# Refused to read aloud in class



## Meggiepie (Jan 27, 2016)

For one of my classes we had an assignment where we picked out quotes from the reading and then made a poem out of them. I hated the assignment because I don't like writing poetry (I like to write but I just hate writing poetry for some reason). I also hate reading out loud. It really makes me nervous, especially if it's something I've written.

Anyway, our professor randomly decided that we were going to share our poems today. She asked me if I wanted to read mine out loud and I said that I didn't feel comfortable reading it out loud. She was pretty understanding and didn't force me to after I said no, but it was still kind of embarrassing to refuse to read it in front of the whole class, especially when other people got up enough courage to read theirs out loud. 
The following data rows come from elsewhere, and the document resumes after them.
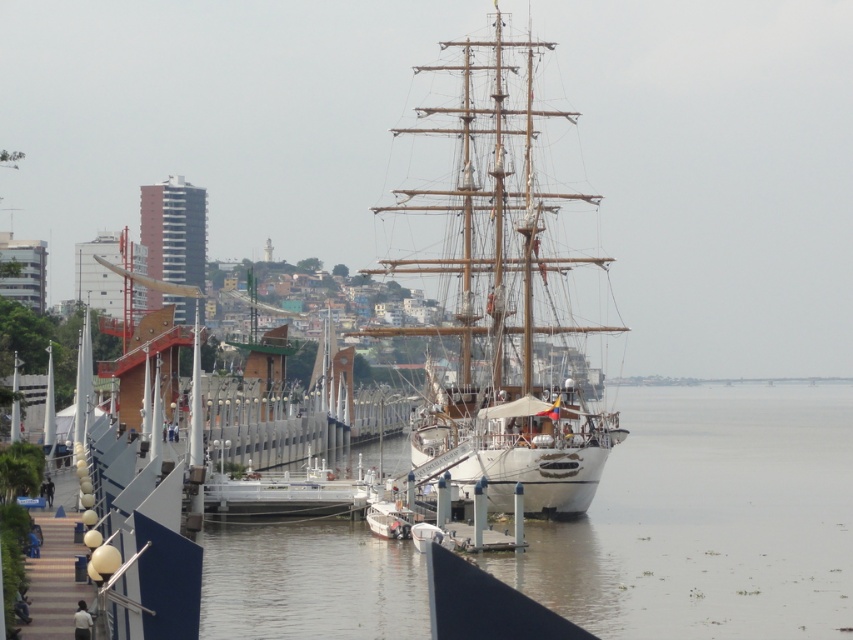
Question: Is brown murky water at center positioned at the back of wooden ship at center?

Choices:
 (A) no
 (B) yes

Answer: (A)

Question: Is brown murky water at center positioned behind wooden ship at center?

Choices:
 (A) no
 (B) yes

Answer: (A)

Question: Which point is farther from the camera taking this photo?

Choices:
 (A) click(722, 609)
 (B) click(506, 280)

Answer: (B)

Question: Can you confirm if brown murky water at center is positioned to the left of wooden ship at center?

Choices:
 (A) no
 (B) yes

Answer: (A)

Question: Which object appears closest to the camera in this image?

Choices:
 (A) wooden ship at center
 (B) brown murky water at center

Answer: (B)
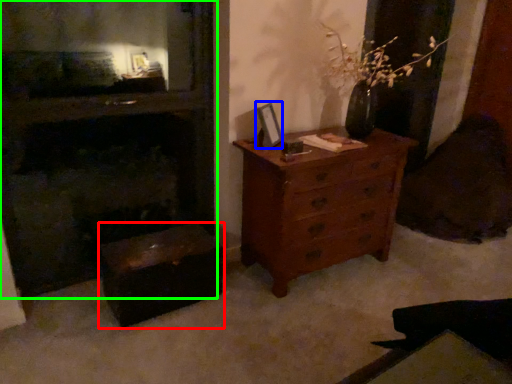
Question: Which is farther away from vanity (highlighted by a red box)? picture frame (highlighted by a blue box) or fireplace (highlighted by a green box)?

Choices:
 (A) picture frame
 (B) fireplace

Answer: (A)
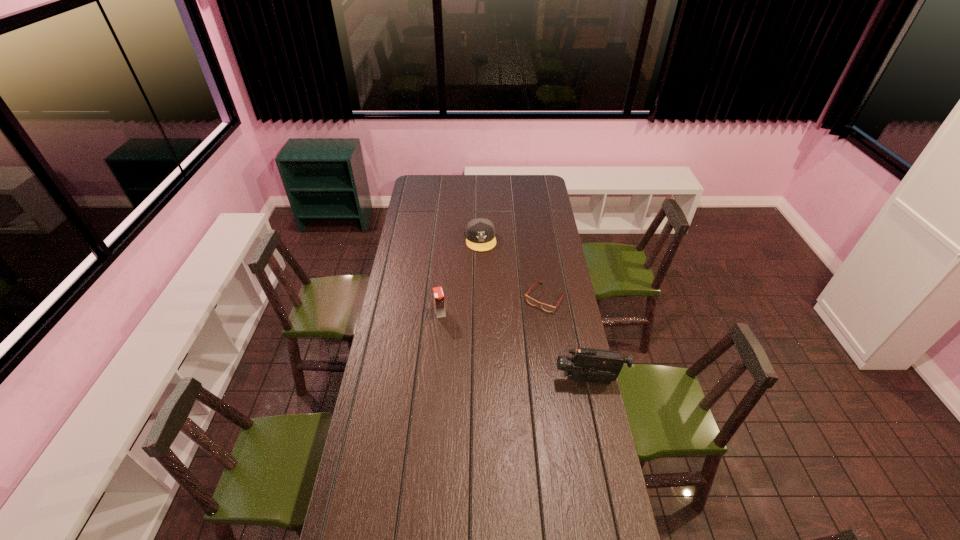
Identify the location of unoccupied position between the orange juice and the farthest object. (461, 276).

Find the location of a particular element. unoccupied position between the leftmost object and the shortest object is located at coordinates (492, 306).

The image size is (960, 540). Identify the location of vacant point located between the spectacles and the camcorder. (566, 339).

Where is `free area in between the camcorder and the spectacles`? free area in between the camcorder and the spectacles is located at coordinates (566, 339).

The width and height of the screenshot is (960, 540). Identify the location of the closest object to the spectacles. (480, 233).

The height and width of the screenshot is (540, 960). In order to click on object that stands as the second closest to the orange juice in this screenshot , I will do `click(480, 233)`.

Where is `free space that satisfies the following two spatial constraints: 1. on the front side of the second shortest object; 2. on the left side of the shortest object`? This screenshot has height=540, width=960. free space that satisfies the following two spatial constraints: 1. on the front side of the second shortest object; 2. on the left side of the shortest object is located at coordinates (481, 299).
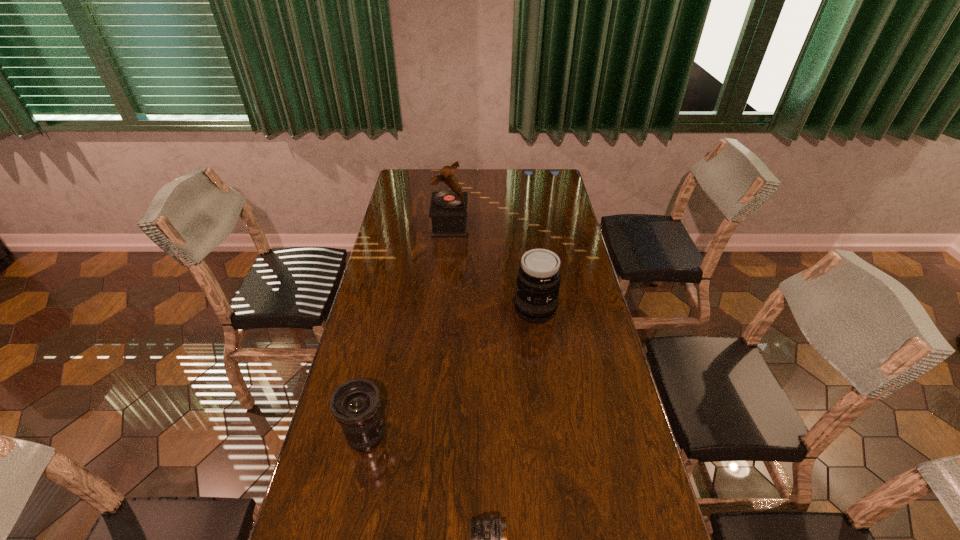
Select which object appears as the second closest to the tallest object. Please provide its 2D coordinates. Your answer should be formatted as a tuple, i.e. [(x, y)], where the tuple contains the x and y coordinates of a point satisfying the conditions above.

[(355, 404)]

Locate an element on the screen. object that stands as the closest to the tallest object is located at coordinates (536, 300).

The width and height of the screenshot is (960, 540). Find the location of `telephoto lens that is the closest to the nearest telephoto lens`. telephoto lens that is the closest to the nearest telephoto lens is located at coordinates (355, 404).

Image resolution: width=960 pixels, height=540 pixels. I want to click on telephoto lens that stands as the closest to the leftmost object, so click(x=489, y=534).

Where is `free location that satisfies the following two spatial constraints: 1. on the back side of the rightmost object; 2. at the horn opening of the phonograph_record`? The height and width of the screenshot is (540, 960). free location that satisfies the following two spatial constraints: 1. on the back side of the rightmost object; 2. at the horn opening of the phonograph_record is located at coordinates (524, 225).

Identify the location of vacant space that satisfies the following two spatial constraints: 1. at the horn opening of the rightmost telephoto lens; 2. on the left side of the tallest object. The width and height of the screenshot is (960, 540). (443, 310).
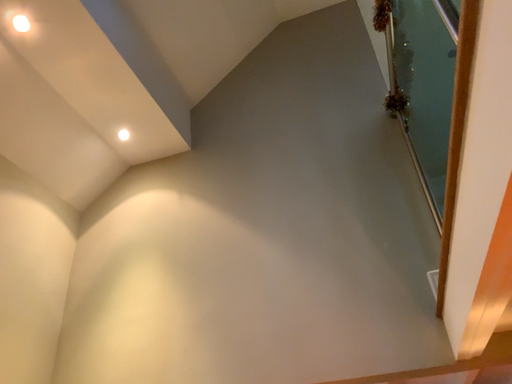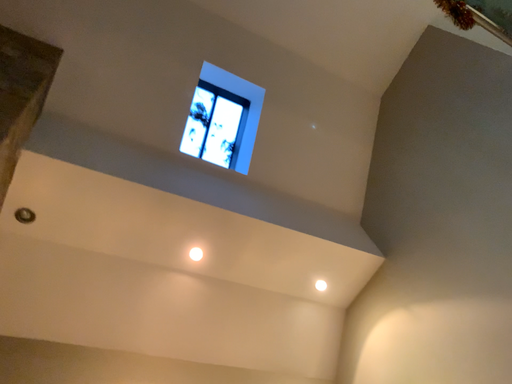
Question: Which way did the camera rotate in the video?

Choices:
 (A) rotated downward
 (B) rotated upward

Answer: (B)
I wish that I had gotten up enough courage to read it. Now I'm angry at myself for not being like normal people that don't have SA :bash 

But I guess I should try to stay positive. At least I've been talking in class this semester. That's a big accomplishment for me.


----------



## TheSilentGamer (Nov 15, 2014)

Yeah, the same happens to me. One time when I refused, the teacher read my work out loud instead of me. I wanted to burn lol


----------



## Meggiepie (Jan 27, 2016)

TheSilentGamer said:


> Yeah, the same happens to me. One time when I refused, the teacher read my work out loud instead of me. I wanted to burn lol


Oh man, that's horrible. I've never had that happen, but if my professor had done that for me when I said I didn't want to read my poem I would've been so embarrassed.


----------



## Kevin001 (Jan 2, 2015)

That happened to me so many times in college. I never thought of it as embarrassing, it would of been embarrassing if I did read and start to stutter/shake. Yeah look on the bright side, you're talking more like you mentioned.


----------



## Social shutin (Feb 11, 2016)

I understand that because I'm nervous to be alone in public I can't even walk home from school without having a near anxiety attack


----------



## user2017 (Feb 8, 2016)

I wish I could do that too at my school. :|
When I say that I don't want to read my stuff the teachers just say things like "just try it", "why not?", "don't waste my time and start reading now" etc... 
It's like that in all classes except History, where I have a really cool and nice teacher. We never have to do presentations and things like that and he picks only the students who actually raise their hand.


----------



## Charmander (Sep 5, 2012)

Sounds like a good teacher!
I don't think it actually looks that bad to other people as long as you phrase the excuse for not reading in a certain way. Maybe by laughing it off and saying that you didn't think it was very good compared to some of the others etc. I've seen people get out class discussions in seminars this way. And if you have a decent teacher, they usually won't mind.


----------



## BAH (Feb 12, 2012)

You should've shared your poem
People would just stared
But I didn't want to she said
Because I don't really care


----------